The Manu Cavafu Church (Biserica Manu Cavafu) is a Romanian Orthodox church located at 4 Gheorghe Șincai Boulevard in Bucharest, Romania, near Tineretului metro station. It is dedicated to the Holy Trinity and to the Archangels Michael and Gabriel.

The date of the church’s construction was not precisely known until 1969, particularly as the pisanie (inscription) is partly deteriorated. That year, the parish priest discovered a petition from the Christians of the Broșteni district to the Metropolitan of Ungro-Wallachia. Authored by Manul "Cavaful", head of the shoemakers’ (cavafi) guild, the document asks permission for building a church on the land of the late Hagi Dumitrache Papazoglu, in accordance with his will. It is dated July 1815, and construction probably started on August 15, a date mentioned on the inscription. The structure was probably erected by summer 1816, and was completely finished by November 1817, as attested by a document of that date.

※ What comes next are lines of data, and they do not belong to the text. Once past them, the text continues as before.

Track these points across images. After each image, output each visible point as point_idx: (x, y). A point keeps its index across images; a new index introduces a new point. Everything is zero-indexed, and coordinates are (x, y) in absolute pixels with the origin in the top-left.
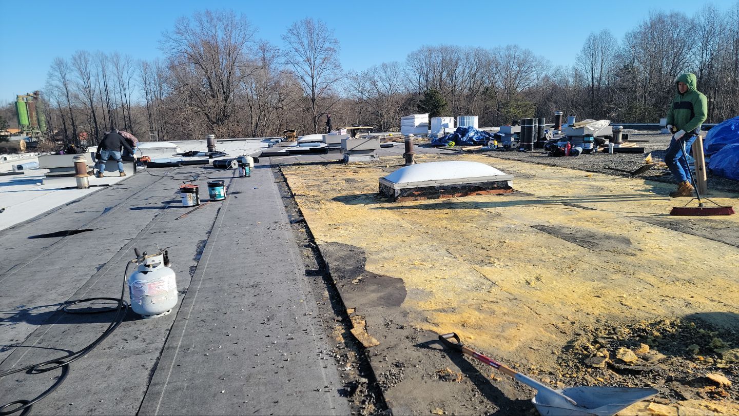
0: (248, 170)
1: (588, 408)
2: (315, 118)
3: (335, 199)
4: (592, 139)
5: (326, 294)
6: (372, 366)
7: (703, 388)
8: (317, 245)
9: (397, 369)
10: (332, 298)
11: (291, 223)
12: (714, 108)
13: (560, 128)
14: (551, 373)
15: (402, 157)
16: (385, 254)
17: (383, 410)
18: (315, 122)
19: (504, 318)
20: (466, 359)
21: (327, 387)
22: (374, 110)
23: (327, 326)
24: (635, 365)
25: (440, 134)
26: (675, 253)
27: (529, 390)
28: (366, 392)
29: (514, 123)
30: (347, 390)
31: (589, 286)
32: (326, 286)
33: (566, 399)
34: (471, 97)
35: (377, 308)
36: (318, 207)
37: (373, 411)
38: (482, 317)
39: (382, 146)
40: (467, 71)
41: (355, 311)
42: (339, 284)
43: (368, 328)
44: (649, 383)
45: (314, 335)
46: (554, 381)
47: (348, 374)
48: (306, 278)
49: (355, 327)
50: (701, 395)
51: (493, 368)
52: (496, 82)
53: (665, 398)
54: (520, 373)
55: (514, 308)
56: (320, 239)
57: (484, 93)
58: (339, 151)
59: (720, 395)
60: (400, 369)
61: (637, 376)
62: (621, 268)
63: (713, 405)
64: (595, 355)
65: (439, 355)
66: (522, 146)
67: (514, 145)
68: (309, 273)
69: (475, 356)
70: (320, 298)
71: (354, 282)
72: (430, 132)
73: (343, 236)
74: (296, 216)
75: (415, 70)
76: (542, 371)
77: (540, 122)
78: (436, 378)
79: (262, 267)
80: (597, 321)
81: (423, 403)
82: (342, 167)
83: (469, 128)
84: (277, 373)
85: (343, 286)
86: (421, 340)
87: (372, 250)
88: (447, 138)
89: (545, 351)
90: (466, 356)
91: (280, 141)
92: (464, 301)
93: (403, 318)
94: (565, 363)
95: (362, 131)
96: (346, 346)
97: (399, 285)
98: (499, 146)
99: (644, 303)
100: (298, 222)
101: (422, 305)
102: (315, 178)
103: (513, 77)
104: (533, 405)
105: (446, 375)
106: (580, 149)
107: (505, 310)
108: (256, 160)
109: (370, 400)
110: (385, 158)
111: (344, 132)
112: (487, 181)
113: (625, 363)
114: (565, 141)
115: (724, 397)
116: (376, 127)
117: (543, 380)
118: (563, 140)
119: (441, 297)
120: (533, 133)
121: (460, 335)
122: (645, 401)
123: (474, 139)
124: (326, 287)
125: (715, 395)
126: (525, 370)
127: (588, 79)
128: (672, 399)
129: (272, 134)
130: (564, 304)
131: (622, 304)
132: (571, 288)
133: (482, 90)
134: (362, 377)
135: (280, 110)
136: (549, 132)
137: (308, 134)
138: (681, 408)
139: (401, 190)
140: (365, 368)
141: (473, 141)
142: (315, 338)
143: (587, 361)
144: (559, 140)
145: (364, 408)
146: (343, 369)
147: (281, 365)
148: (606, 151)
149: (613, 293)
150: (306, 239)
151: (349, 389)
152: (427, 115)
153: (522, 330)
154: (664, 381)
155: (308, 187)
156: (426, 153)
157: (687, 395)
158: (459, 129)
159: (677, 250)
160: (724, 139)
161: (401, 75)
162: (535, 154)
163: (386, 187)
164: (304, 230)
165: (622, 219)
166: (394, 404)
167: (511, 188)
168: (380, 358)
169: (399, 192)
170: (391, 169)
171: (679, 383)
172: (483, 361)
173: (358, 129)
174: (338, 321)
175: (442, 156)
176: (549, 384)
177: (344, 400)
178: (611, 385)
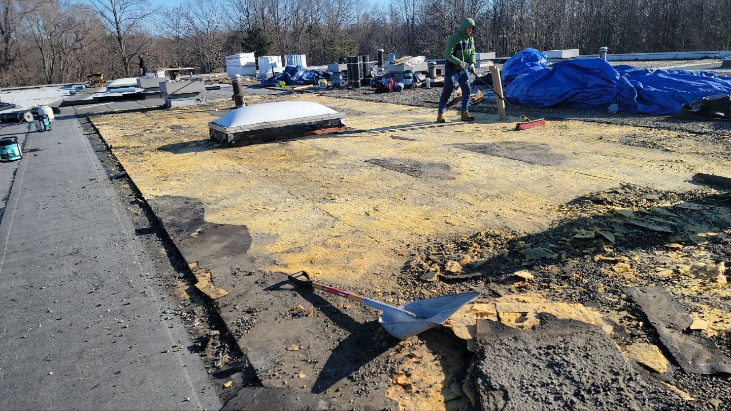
0: (47, 124)
1: (426, 318)
2: (124, 59)
3: (160, 149)
4: (411, 75)
5: (163, 251)
6: (222, 317)
7: (513, 284)
8: (145, 201)
9: (249, 316)
10: (170, 255)
11: (111, 179)
12: (507, 43)
13: (383, 66)
14: (393, 293)
15: (231, 99)
16: (224, 203)
17: (238, 358)
18: (125, 64)
19: (349, 250)
20: (317, 293)
21: (175, 346)
22: (193, 50)
23: (168, 285)
24: (461, 274)
25: (269, 74)
26: (485, 173)
27: (376, 312)
28: (219, 344)
29: (341, 61)
30: (198, 345)
31: (419, 210)
32: (161, 243)
33: (407, 314)
34: (296, 34)
35: (221, 258)
36: (141, 159)
37: (228, 361)
38: (328, 252)
39: (208, 89)
40: (289, 8)
41: (197, 264)
42: (176, 239)
43: (214, 280)
44: (473, 287)
45: (154, 296)
46: (396, 300)
47: (197, 330)
48: (137, 238)
49: (199, 280)
50: (512, 290)
51: (342, 298)
52: (319, 20)
53: (485, 298)
54: (366, 298)
55: (357, 239)
56: (148, 193)
57: (309, 31)
58: (159, 96)
59: (526, 288)
60: (253, 315)
61: (463, 283)
62: (444, 191)
63: (521, 297)
64: (428, 271)
65: (290, 294)
66: (350, 84)
67: (343, 83)
68: (139, 232)
69: (325, 289)
70: (156, 256)
71: (194, 235)
72: (258, 72)
73: (174, 188)
74: (115, 171)
75: (234, 6)
76: (385, 292)
77: (364, 60)
78: (289, 317)
79: (82, 231)
80: (428, 240)
81: (279, 344)
82: (165, 113)
83: (297, 67)
84: (115, 342)
85: (181, 240)
86: (271, 283)
87: (210, 199)
88: (277, 77)
89: (386, 274)
90: (316, 291)
91: (84, 87)
92: (310, 239)
93: (251, 264)
94: (404, 282)
95: (183, 73)
96: (192, 302)
97: (243, 232)
98: (329, 84)
99: (465, 220)
100: (119, 177)
101: (269, 249)
102: (134, 127)
103: (335, 14)
104: (380, 325)
105: (299, 312)
106: (402, 85)
107: (349, 242)
108: (56, 111)
109: (224, 351)
110: (213, 101)
111: (161, 74)
112: (320, 120)
113: (452, 274)
114: (388, 78)
115: (529, 289)
116: (199, 68)
117: (387, 301)
118: (386, 76)
119: (287, 239)
120: (359, 71)
121: (309, 271)
122: (470, 303)
123: (304, 78)
124: (162, 245)
125: (523, 289)
126: (371, 294)
127: (403, 17)
128: (491, 298)
129: (73, 79)
130: (399, 229)
131: (447, 223)
132: (404, 214)
133: (306, 27)
134: (213, 329)
135: (79, 51)
136: (374, 69)
137: (119, 77)
138: (498, 304)
139: (234, 134)
140: (215, 319)
141: (303, 80)
142: (155, 299)
143: (422, 277)
144: (383, 77)
145: (219, 360)
146: (192, 326)
147: (118, 334)
148: (424, 86)
149: (439, 215)
150: (132, 195)
151: (200, 344)
152: (253, 54)
153: (365, 258)
154: (483, 284)
155: (126, 137)
156: (257, 94)
157: (501, 292)
158: (287, 68)
159: (486, 171)
160: (516, 70)
161: (220, 10)
162: (363, 92)
163: (217, 132)
164: (127, 186)
165: (442, 148)
166: (250, 349)
167: (343, 125)
168: (230, 308)
169: (233, 137)
170: (221, 113)
171: (495, 284)
172: (332, 293)
173: (177, 71)
174: (179, 278)
175: (274, 97)
176: (392, 303)
177: (196, 356)
178: (443, 294)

Repairs were carried out in 1868, 1891 and 1906, while the painting was redone in 1929. Thorough repairs took place in 1949–1950 and 1957. Repainting was done under Patriarch Justinian, whose portrait appears among the ktetors. The 1930 parish house was demolished in 1985 to make way for the surrounding apartment blocks. The church has two spires, one above the nave, the other, the bell tower, above the narthex. The iconostasis is carved in wood and gilt. The facades are simple, with a classical cornice and pediment on the western side, painted with three panels of saints’ icons.

The church is listed as a historic monument by Romania's Ministry of Culture and Religious Affairs.